▸ OBJECTIF VISÉ:
Dans le texte à examiner ci-dessous, pourquoi SeN guette-t-il la narratrice pendant sa douche ?

▸ TEXTE À EXAMINER:
Je sentais que les granules me soulageaient légèrement après la prise, mon état se trainait malgré eux à mon grand désarroi. Rien de mon programme n'avait pu être concrétisé et je n'arrêtai pas de dormir et dormir ; je ne me levais que bousculée par des pipis impérieux m'extirpant de ma torpeur. La nuit tombée, je restai sur le canapé dans l'attente d'un mieux qui ne vint pas constatant à nouveau qu'en cas de faiblesse générale, ma vue s'amoindrissait systématiquement. SeN était démuni et me demandait que faire. Mon ventre commença à grogner, j'avais faim et j'y vis un bon signe, une envie de tisane et de biscottes m'étreignit. L'odeur des œufs me donna envie de vomir et je décidai de prendre ma douche. SeN me guetta par crainte d'une chute. Avec ce traitement immunosuppresseur, le moindre microbe, la moindre infection prend des proportions démesurées chez moi et il m'est souvent arrivé de perdre connaissance, subitement pour un rhume, une gastro ou un refroidissement ; SeN le craint à chaque alerte. J'étais glacée sous l'eau chaude et je ne pus attendre d'avoir un repas prêt, je devais me coucher de suite. Il préféra m'accompagner, mes jambes chancelaient et volaient dans tous les sens, les escaliers en devenaient dangereux à ses yeux. Je me couchais en peignoir et m'endormis très vite, assommée.

▸ ITEMS RÉPERTORIÉS:
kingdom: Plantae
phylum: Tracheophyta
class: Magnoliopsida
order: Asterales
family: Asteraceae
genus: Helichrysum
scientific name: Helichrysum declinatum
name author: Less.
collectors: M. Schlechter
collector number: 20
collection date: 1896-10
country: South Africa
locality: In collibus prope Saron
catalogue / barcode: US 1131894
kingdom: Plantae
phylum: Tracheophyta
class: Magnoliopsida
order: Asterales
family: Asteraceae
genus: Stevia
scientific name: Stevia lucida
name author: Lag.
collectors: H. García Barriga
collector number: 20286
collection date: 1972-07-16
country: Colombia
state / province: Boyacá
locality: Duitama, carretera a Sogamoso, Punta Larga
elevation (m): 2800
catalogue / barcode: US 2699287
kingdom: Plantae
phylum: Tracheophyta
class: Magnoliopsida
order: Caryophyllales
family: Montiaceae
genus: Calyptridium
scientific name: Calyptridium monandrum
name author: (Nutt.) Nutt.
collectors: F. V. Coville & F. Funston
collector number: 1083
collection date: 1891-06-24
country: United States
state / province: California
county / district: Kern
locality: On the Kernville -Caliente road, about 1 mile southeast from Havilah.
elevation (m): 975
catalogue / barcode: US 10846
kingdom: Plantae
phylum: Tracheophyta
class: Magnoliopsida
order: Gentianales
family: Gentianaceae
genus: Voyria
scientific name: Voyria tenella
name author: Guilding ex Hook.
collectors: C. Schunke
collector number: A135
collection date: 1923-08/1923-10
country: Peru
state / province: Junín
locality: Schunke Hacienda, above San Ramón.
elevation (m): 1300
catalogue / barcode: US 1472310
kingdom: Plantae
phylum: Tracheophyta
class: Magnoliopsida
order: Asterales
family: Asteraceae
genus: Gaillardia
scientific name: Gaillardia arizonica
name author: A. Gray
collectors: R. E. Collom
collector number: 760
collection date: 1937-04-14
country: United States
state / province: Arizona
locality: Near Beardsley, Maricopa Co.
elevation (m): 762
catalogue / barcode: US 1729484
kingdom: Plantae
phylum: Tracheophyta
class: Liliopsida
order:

▸ RÉPONSE ATTENDUE:
Par crainte d'une chute.